Il dirupo inclinato era dipinto. C’erano strisce bianche su di esso, lunghe pennellate che si stavano staccando, una specie di linea divisoria. — È un relitto — esclamò Lindsay, a un tratto. — Costruito dall’uomo.
— Non può essere — replicò Vera. — Ha le dimensioni d’una grande nave spaziale. Dentro, ci sarebbe posto per migliaia di persone.

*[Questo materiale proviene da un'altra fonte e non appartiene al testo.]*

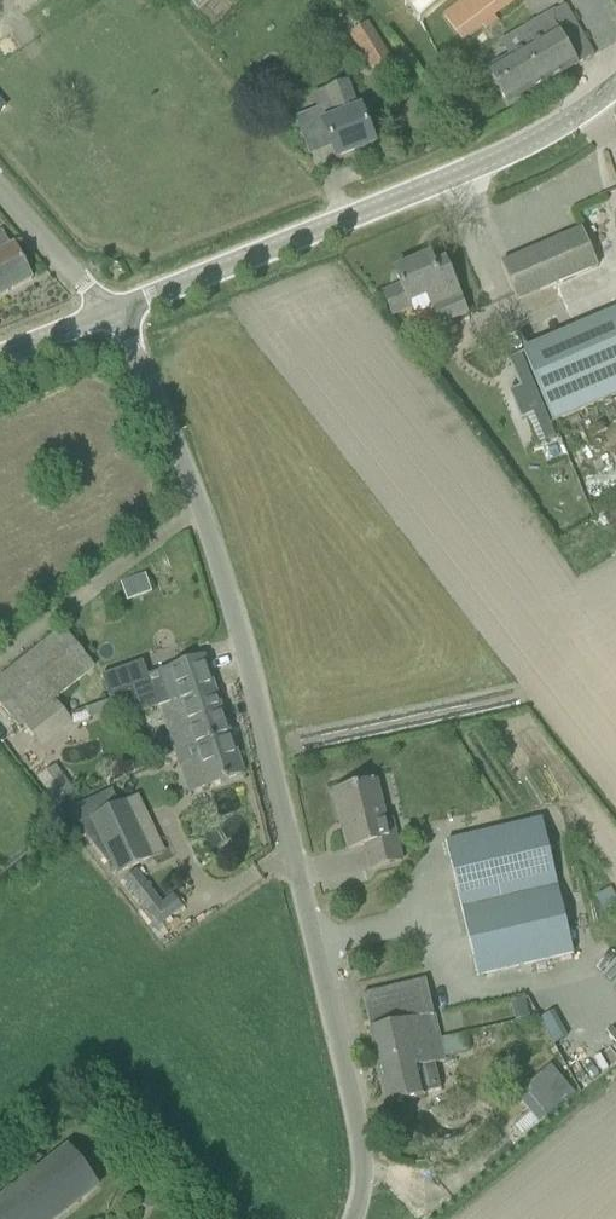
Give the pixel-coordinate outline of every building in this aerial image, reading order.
[(420,21),(445,0),(402,0),(420,21)] [(443,15),(463,41),(482,26),(486,31),(498,21),(495,17),(517,0),(463,0),(443,15)] [(488,71),(508,107),(577,66),(595,56),(565,6),(501,43),(510,58),(488,71)] [(348,34),(372,72),(393,59),(368,21),(348,34)] [(323,125),(337,159),(375,144),(361,109),(358,111),(346,81),(326,90),(337,119),(323,125)] [(597,266),(583,230),(501,264),(517,300),(597,266)] [(32,280),(14,245),(12,247),(3,231),(0,233),(0,297),(32,280)] [(415,309),(412,303),(427,296),(432,309),(430,310),(437,327),(467,314),(445,263),(435,267),(430,257),(395,272),(401,286),(383,294),(394,318),(415,309)] [(615,310),(523,351),(528,364),(553,423),(615,396),(615,311),(615,310)] [(128,599),(153,591),(147,572),(122,581),(128,599)] [(57,698),(94,668),(63,629),(0,680),(0,704),(20,728),(57,698)] [(138,715),(159,708),(179,701),(182,708),(217,696),(204,657),(158,673),(148,676),(143,662),(103,676),(111,699),(130,692),(131,694),(138,715)] [(230,734),(217,696),(182,708),(179,701),(159,708),(163,720),(164,720),(175,756),(195,747),(230,734)] [(24,725),(39,744),(70,719),(55,700),(24,725)] [(195,747),(175,756),(179,767),(181,767),(190,793),(208,786),(208,787),(244,774),(230,734),(195,747)] [(57,801),(72,789),(55,766),(39,778),(57,801)] [(376,783),(336,792),(350,849),(365,845),(371,869),(401,861),(392,821),(386,823),(376,783)] [(118,874),(166,853),(154,828),(142,834),(127,802),(115,807),(112,801),(115,799),(111,791),(70,809),(78,826),(108,864),(113,862),(118,874)] [(553,867),(543,819),(446,842),(457,891),(553,867)] [(159,926),(184,907),(173,892),(163,900),(137,867),(123,878),(159,926)] [(553,867),(457,891),(477,977),(575,954),(553,867)] [(426,981),(363,996),(378,1064),(415,1055),(413,1046),(440,1040),(426,981)] [(445,1063),(444,1059),(470,1052),(465,1033),(440,1040),(413,1046),(415,1055),(378,1064),(388,1106),(427,1097),(426,1094),(442,1090),(436,1065),(445,1063)] [(550,1068),(524,1090),(547,1117),(573,1095),(550,1068)] [(0,1201),(0,1217),(1,1218),(56,1218),(98,1186),(69,1148),(0,1201)]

Ma poi comparve qualcosa che risolse la questione. Una macchina era attaccata a una liscia superficie sporgente simile a un ponte su quel simulacro di nave. I secoli avevano corroso il manufatto, ma i suoi contorni erano chiari. — È un aereo — disse Pilota. — Aveva getti. Questo era una specie di spazioporto acquatico. Un aeroporto piuttosto.
Una chimera, un pesce abissale dalla lunga coda e dalla testa ottusa, grosso quanto l’avambraccio di un uomo, schizzò via lungo l’ampio ponte della portaerei, alla ricerca di un rifugio. Scomparve attraverso uno squarcio del relitto dai molteplici piani della torre di comando. Il robot si arrestò di botto. — Aspetta — disse Vera. — Se questa è una nave, da dove viene il calore?
Pilota esaminò gli strumenti. — È calore radioattivo — rispose. — È insolito.
— Energia da fissione — spiegò Lindsay. — Dev’essere affondata con una pila nucleare a bordo. — Seppe frenarsi e non aggiungere che, forse, dentro lo scafo avrebbero potuto esserci anche armi atomiche.
Vera disse: — La mia strumentazione indica la presenza di sostanze organiche disciolte. Delle creature sono raccolte intorno alla pila nucleare per goderne il calore. — Azionò le braccia rinforzate del robot, facendogli lacerare una paratia. La lega corrosa cedette facilmente, sollevando un fiotto di ruggine. — Devo inseguirle?
— No — rispose Lindsay. — Voglio il primordiale.
Vera riportò il fuoco nella stiva del loro vascello. Proseguirono a balzi e a scosse. Il tempo passò, il terreno scivolava sotto di loro… uno spettacolo che fino a poco tempo prima avrebbero giudicato orribile. Lindsay si scoprì a pensare di nuovo a Czarina-Kluster. Talvolta lo turbava il fatto che la disperazione, le sofferenze, che venivano patite laggiù, significassero così poco per lui. Czarina-Kluster stava morendo, la sua eleganza si stava dissolvendo nello squallore, il suo delicato, raffinato equilibrio veniva lacerato, i frammenti venivano scagliati come semi attraverso la Matrice Disaggregata. Era malvagio da parte sua accettare il fiore della morte, nella speranza che vi fossero dei semi.
No, non riusciva a convincersi che lo fosse. Il tempo umano non significava più niente per lui. Voleva soltanto che la sua volontà lasciasse il segno, che proiettasse la sua luce lungo quegli sterminati eoni, in un mondo risvegliato, in un pianeta ricondotto irrevocabilmente alla vita. E poi… poi avrebbe potuto mollar tutto, per sempre.
— Ecco — disse Pilota.
L’avevano trovato. L’apparecchio discese.
La vita sorgeva tutt’intorno a loro: una giungla che proliferava anche nell’assenza completa del sole. Alle luci del robot, le ripide e abrasive pareti della valle avvampavano d’una vivida panoplia di colori: scarlatto, bianco-gesso, oro-zolfo, verde ossidiana. Come macchie di bambù, i vermi ondeggiavano sui fianchi delle colline, più alti di un uomo. Le rocce erano ricoperte da un fitto strato di bivalvi, i gusci bianchi spalancati che mostravano carni rosse come il sangue. Spugne purpuree pulsavano, coralli abissali si stendevano in neri boschetti ramificati, le loro braccia sottili ingioiellate di polpi.